> Information:
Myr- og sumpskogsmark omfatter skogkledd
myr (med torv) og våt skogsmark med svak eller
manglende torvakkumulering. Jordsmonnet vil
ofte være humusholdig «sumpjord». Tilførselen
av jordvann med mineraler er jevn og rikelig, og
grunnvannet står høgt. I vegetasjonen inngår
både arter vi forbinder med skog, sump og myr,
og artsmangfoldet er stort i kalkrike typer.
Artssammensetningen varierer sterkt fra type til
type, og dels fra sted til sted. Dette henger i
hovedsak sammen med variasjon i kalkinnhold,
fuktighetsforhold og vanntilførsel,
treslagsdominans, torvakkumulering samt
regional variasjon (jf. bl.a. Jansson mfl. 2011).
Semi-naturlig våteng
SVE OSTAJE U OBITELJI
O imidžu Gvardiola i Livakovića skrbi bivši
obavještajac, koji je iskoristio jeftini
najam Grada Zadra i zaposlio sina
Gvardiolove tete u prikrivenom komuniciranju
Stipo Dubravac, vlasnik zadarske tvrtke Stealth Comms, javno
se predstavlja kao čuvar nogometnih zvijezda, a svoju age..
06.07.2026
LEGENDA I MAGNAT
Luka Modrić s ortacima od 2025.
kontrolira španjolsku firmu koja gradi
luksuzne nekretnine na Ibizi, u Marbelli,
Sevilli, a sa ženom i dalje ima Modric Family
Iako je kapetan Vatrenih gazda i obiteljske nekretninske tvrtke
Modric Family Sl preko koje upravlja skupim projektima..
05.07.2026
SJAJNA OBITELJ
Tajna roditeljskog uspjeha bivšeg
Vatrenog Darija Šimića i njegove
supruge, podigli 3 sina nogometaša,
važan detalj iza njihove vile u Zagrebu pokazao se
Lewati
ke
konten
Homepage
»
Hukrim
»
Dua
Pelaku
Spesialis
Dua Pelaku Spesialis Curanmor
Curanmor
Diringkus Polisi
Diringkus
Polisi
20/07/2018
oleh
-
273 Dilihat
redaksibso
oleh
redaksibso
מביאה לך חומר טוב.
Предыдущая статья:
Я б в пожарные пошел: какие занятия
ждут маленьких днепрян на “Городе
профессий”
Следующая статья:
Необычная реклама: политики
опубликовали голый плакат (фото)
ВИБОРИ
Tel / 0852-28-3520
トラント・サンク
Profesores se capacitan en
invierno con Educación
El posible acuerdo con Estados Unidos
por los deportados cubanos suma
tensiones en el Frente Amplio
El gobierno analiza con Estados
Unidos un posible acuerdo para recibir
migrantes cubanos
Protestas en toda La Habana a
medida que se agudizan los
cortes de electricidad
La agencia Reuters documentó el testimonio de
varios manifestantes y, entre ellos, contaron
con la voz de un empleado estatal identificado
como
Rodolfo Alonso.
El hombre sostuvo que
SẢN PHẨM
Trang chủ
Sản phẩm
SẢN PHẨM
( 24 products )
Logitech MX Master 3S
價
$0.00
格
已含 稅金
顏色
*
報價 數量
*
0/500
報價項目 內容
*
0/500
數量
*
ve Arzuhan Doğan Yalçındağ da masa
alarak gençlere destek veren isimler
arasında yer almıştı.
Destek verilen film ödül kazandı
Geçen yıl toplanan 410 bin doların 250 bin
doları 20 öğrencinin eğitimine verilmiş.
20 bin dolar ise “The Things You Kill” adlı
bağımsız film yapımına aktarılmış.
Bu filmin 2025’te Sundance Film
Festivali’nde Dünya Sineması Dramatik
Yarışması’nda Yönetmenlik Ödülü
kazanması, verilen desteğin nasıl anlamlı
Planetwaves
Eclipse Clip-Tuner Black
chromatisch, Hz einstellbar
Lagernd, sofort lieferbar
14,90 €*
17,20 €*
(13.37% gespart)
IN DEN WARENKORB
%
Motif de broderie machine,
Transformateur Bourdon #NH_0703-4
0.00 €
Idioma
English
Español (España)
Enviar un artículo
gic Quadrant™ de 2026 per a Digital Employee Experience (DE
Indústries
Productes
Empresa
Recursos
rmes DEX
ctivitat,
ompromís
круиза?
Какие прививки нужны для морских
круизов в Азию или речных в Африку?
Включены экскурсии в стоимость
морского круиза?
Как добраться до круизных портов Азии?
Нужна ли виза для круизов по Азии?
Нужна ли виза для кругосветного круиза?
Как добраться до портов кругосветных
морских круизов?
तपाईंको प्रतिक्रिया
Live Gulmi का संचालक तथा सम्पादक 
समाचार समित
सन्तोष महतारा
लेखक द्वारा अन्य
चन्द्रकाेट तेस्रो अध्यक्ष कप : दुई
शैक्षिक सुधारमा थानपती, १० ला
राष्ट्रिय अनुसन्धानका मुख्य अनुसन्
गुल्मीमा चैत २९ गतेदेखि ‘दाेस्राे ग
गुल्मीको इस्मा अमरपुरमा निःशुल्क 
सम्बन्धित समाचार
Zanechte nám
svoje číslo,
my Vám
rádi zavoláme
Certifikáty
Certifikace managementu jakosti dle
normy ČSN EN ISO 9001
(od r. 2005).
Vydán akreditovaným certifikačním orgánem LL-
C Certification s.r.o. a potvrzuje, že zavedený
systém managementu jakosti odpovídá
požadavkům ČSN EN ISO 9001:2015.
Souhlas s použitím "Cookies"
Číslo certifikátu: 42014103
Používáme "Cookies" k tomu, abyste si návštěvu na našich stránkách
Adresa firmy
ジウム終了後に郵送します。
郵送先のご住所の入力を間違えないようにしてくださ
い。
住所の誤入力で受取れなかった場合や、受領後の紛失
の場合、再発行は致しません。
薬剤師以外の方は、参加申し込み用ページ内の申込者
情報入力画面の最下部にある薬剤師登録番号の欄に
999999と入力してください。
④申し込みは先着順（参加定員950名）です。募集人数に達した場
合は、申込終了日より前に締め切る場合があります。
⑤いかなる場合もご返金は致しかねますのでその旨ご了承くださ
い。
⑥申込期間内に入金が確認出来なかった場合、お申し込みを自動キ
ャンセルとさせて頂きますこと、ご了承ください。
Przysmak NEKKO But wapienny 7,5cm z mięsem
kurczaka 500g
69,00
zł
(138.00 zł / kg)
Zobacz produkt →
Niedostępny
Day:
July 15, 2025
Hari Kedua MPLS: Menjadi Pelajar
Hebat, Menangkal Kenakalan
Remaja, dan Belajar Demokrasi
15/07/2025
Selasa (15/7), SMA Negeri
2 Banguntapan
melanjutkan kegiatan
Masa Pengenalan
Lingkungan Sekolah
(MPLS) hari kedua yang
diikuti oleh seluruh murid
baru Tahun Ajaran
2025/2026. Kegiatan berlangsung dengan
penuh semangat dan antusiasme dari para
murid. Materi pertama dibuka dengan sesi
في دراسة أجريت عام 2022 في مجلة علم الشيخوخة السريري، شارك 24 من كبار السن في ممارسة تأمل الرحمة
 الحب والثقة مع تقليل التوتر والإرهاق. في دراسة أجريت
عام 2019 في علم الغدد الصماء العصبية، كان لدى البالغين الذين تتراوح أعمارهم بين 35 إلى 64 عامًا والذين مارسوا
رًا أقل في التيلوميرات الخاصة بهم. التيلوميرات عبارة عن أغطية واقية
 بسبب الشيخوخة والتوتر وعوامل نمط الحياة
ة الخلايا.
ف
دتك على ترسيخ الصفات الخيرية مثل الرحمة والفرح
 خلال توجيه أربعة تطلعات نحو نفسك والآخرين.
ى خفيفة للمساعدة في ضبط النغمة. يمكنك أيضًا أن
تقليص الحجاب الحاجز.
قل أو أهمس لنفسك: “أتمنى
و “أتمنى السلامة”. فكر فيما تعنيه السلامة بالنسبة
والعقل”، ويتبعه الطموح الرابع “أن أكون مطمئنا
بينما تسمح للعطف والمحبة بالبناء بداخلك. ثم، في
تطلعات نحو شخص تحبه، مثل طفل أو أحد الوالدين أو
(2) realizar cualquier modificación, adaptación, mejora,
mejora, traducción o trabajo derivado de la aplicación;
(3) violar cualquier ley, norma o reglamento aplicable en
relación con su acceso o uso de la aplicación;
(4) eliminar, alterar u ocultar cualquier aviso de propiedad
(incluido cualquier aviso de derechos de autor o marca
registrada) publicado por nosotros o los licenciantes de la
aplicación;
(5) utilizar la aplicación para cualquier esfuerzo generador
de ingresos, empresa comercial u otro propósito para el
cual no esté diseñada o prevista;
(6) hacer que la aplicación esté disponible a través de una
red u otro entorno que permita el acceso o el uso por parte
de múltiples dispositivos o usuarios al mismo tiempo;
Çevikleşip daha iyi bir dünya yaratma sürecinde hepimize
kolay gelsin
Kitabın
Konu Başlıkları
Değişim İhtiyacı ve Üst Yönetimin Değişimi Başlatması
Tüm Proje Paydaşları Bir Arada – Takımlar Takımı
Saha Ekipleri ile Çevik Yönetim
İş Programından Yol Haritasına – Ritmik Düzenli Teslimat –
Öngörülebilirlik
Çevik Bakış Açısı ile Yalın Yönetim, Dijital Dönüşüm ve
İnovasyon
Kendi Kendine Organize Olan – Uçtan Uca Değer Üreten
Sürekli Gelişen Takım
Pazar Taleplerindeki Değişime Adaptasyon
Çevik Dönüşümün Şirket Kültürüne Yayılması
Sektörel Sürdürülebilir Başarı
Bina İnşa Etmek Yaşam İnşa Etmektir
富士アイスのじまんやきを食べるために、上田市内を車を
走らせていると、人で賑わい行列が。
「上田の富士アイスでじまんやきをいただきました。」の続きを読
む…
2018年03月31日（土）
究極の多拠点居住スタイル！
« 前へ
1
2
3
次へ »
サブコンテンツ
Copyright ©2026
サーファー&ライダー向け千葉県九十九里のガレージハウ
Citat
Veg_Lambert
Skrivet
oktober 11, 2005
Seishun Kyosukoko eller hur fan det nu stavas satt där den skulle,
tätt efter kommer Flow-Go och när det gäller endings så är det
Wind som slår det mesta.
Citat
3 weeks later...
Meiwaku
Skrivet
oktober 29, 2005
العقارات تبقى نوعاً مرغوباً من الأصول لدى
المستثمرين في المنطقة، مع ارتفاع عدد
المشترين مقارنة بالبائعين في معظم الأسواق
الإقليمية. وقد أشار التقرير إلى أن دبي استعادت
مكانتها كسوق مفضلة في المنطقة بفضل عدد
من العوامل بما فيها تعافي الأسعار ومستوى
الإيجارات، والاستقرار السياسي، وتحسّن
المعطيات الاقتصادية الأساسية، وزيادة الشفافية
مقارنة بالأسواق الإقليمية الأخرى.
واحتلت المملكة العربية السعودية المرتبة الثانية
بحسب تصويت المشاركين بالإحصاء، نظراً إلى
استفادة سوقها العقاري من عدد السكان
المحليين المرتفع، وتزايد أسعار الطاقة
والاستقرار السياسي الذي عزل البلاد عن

> Brief:
Copy the lines word for word, starting at the first one and stopping after the line that contains "Artssammensetningen varierer sterkt".

> Result below:
Myr- og sumpskogsmark omfatter skogkledd
myr (med torv) og våt skogsmark med svak eller
manglende torvakkumulering. Jordsmonnet vil
ofte være humusholdig «sumpjord». Tilførselen
av jordvann med mineraler er jevn og rikelig, og
grunnvannet står høgt. I vegetasjonen inngår
både arter vi forbinder med skog, sump og myr,
og artsmangfoldet er stort i kalkrike typer.
Artssammensetningen varierer sterkt fra type til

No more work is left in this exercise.